Non-Operating Expenses and Income
At most SaaS businesses, non-operating spend is generally incurred via interest expenses on debt, and non-operating income is earned on investments. This section exists to keep those funds separate from other expenses and income.
Tips for Structuring Your SaaS P&L
Keep it simple
There’s already enough to manage, so the easier the P&L management process, the better.
Focus on strategy
The finance team’s job is to ensure the funds are there to support strategic initiatives. And the insights gained via P&L management should inform a strategy that supercharges revenue growth.
Leverage your team
SaaS finance has its nuances, so leveraging your team’s strengths and collaborating with department leaders allows you to gain deeper knowledge, which leads to deeper insights and knowledge-sharing across the business.
Embrace SaaS benchmarking as a high-level guide
While hitting the sweet spot for every SaaS KPI is ideal, that’s not how things typically work out. Executive leadership needs to understand how the nuances of their product and the company’s growth stage impact SaaS benchmarking. Guide the business in this effort with financial storytelling skills that explain the “why” behind the numbers.
Track Your P&L with Mosaic
In the past, finance teams relied on clunky spreadsheets to organize data.

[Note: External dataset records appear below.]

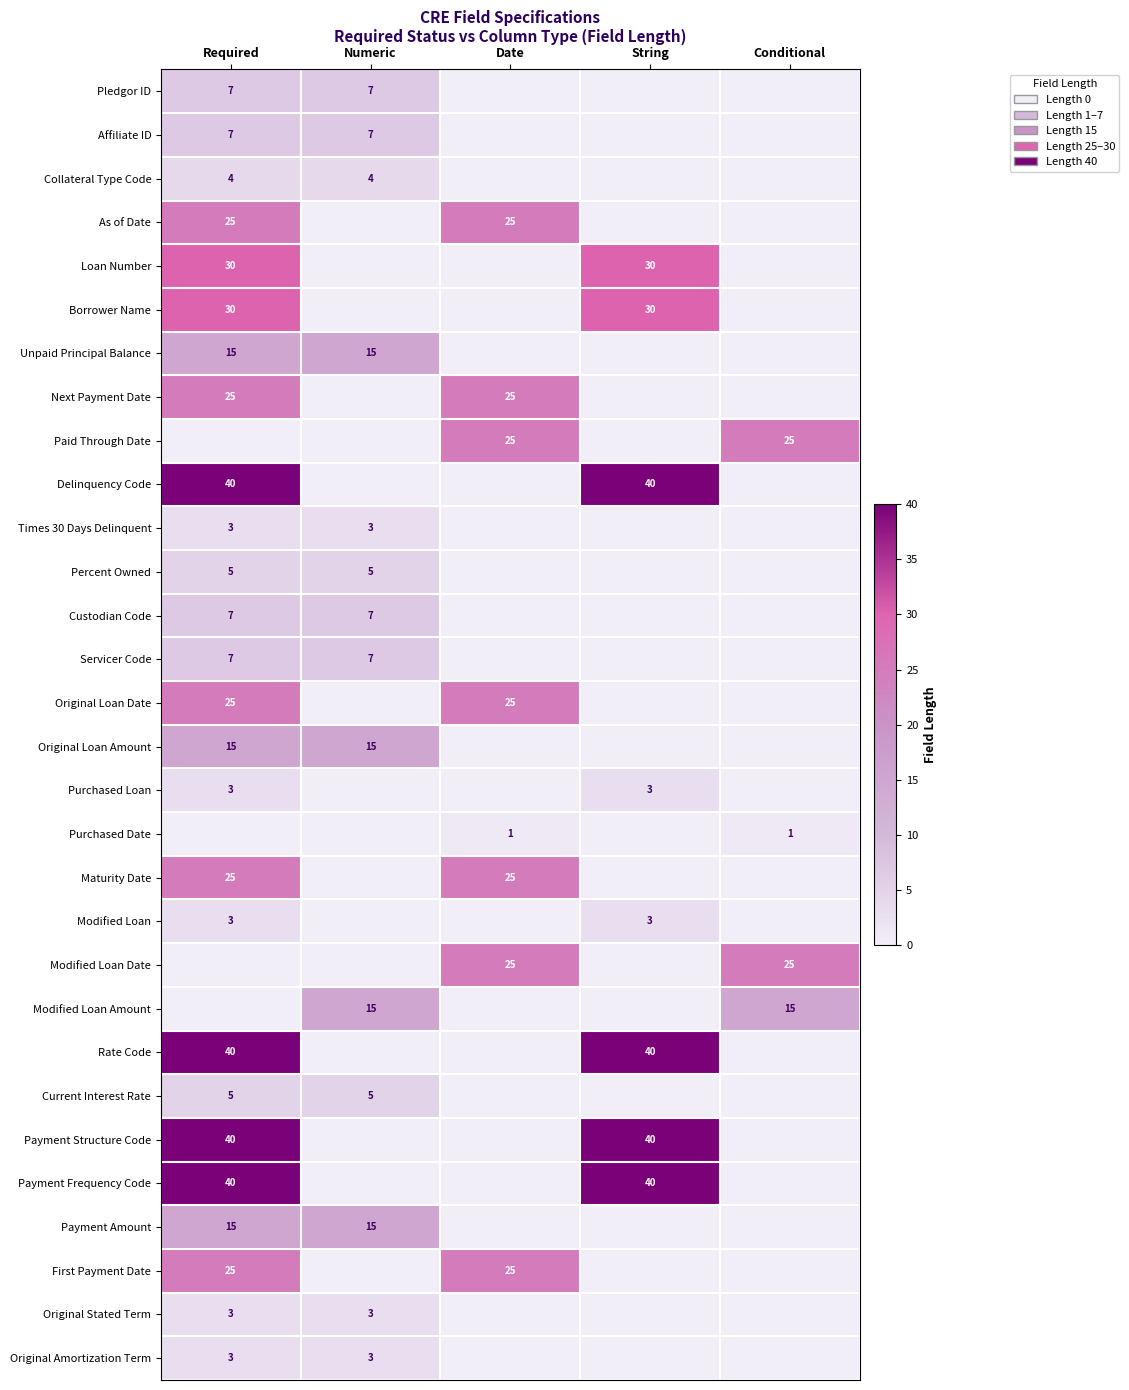

Is it true that Times 30 Days Delinquent equals 4 at Required?

False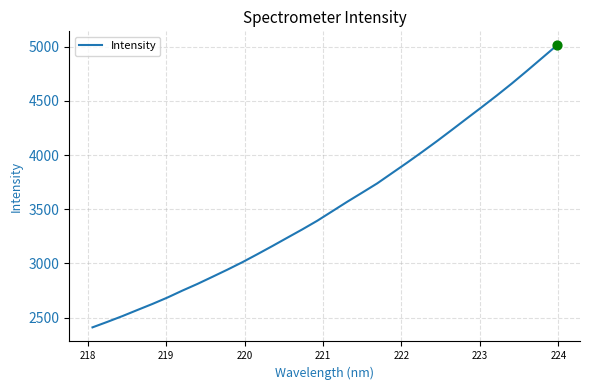

What is the smallest value displayed?

2409.3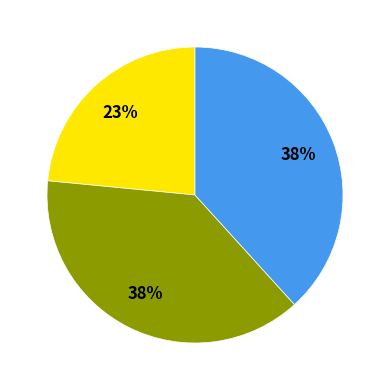

To the nearest percent, what is the average slice percentage?

33%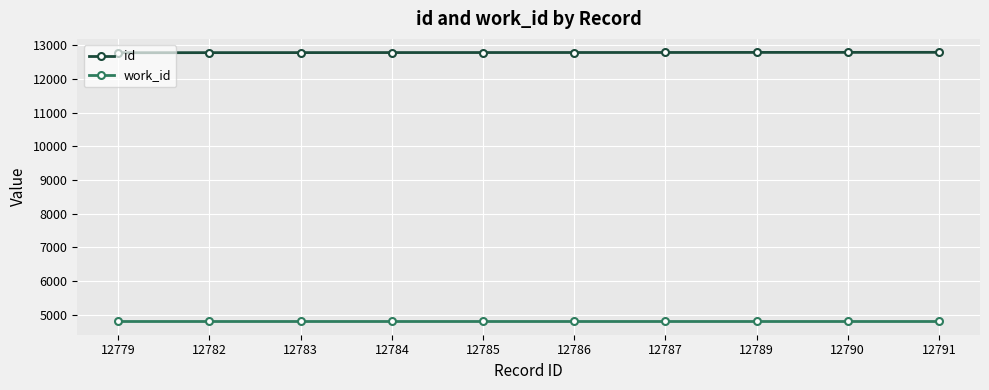

At how many categories does at least one series exceed 5840?

10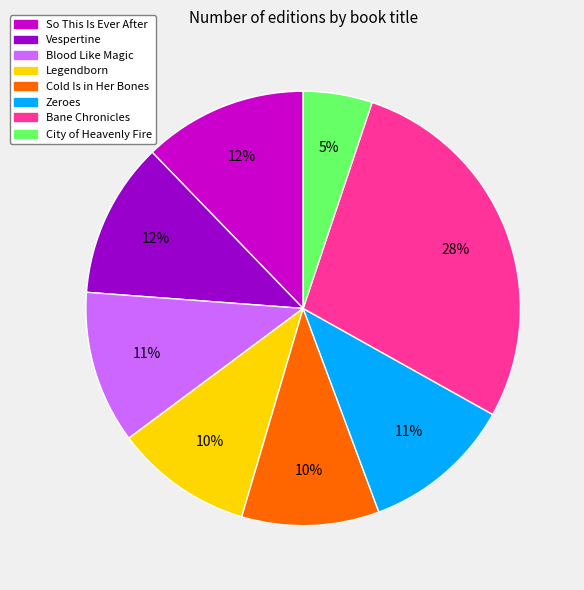

True or false: Vespertine accounts for 23% of the total.

False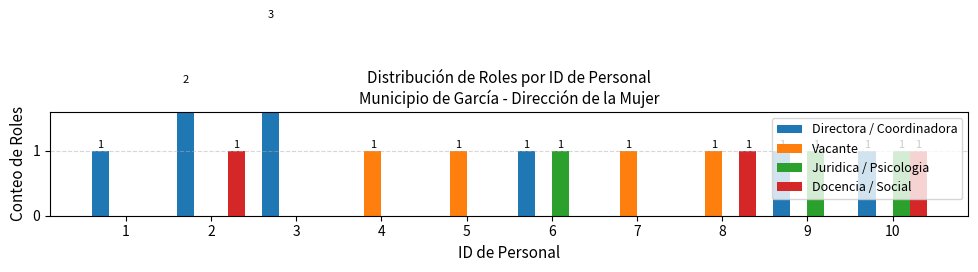

What is the difference between the highest and lowest values at 9?

1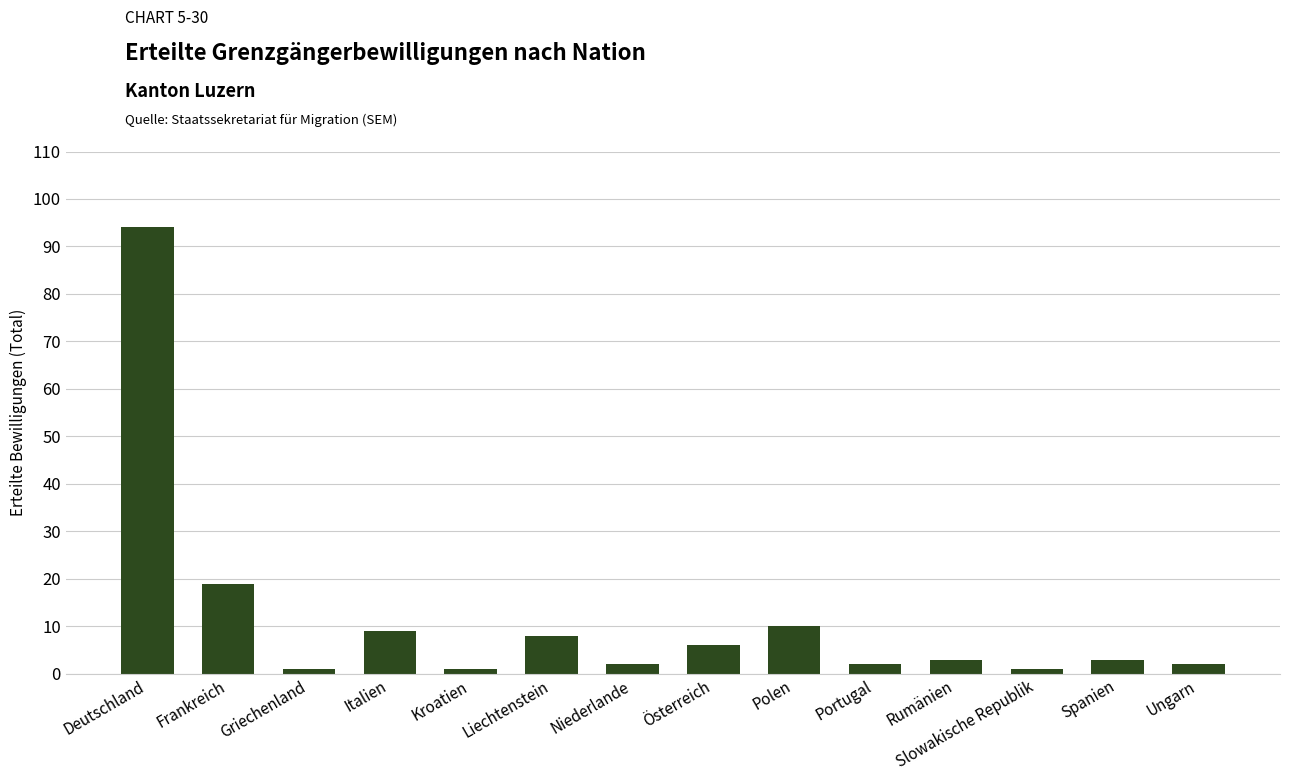

Where is the data nearest to the value 47?

Frankreich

This process took days, if not weeks, meaning teams are automatically starting with stale data. To make matters worse, anyone could mistype a figure into a cell and break subtotals or formulas.
Mosaic is a Strategic Finance Platform that provides a holistic view of the company’s financial efficiency and the ability to get the most out of your P&L management. Mosaic helps finance teams optimize:
- Accuracy: Errors in financial reporting can mean the difference between growth and failure, investor interest and disinterest. Mosaic’s financial reporting software integrates with key source systems and pulls data from these systems, which helps to eliminate human error from data manipulation and reconciliation between systems. With your team always working with the right numbers, you can trust the accuracy of your reports when presenting to stakeholders and investors.
- Time savings: Mosaic offers out-of-the-box templates and dashboards, including a P&L statement. And when you pair your SaaS P&L statement with our Topline Planner, your team can spend more time on strategic revenue forecasting and cash flow analysis and less time on data entry.
- Efficiency: When you have access to all the numbers in real time, you cut down on chasing people for information. Finance automation allows you to move quickly through processes, such as the month-end close, that would take hours to weeks to complete. You can easily move through calculations and data gathering and focus on discovering actionable insights that keep the company’s growth momentum going.
The finance team has a unique vantage point at the hub of the entire company’s data, which offers a truly holistic view of the business’s financial performance. Mosaic takes that vantage point to the next level. Schedule a demo to learn more about how Mosaic can amplify your P&L management.
SaaS P&L FAQs
How do you categorize SaaS expenses?
Categorizing SaaS expenses correctly is the basis of financial forecasting. Generally speaking, expenses can be tagged under one of four categories:
- Cost of revenue: Expenses directly related to generating revenue, such as fees for web services, software licensing, and vendor fees.
- Sales and marketing: Expenses related to getting the product to reach the target market, such as social media advertising, SEO development, and email marketing costs.
- Research and development: Expenses related to developing, updating, and maintaining SaaS products. Service fees for products like Dropbox, SurveyMonkey, and Zendesk fall under this category.
- General and administrative costs: Expenses related to operational finance management and general business overhead for day-to-day operations, like insurance, internet, and utility bills.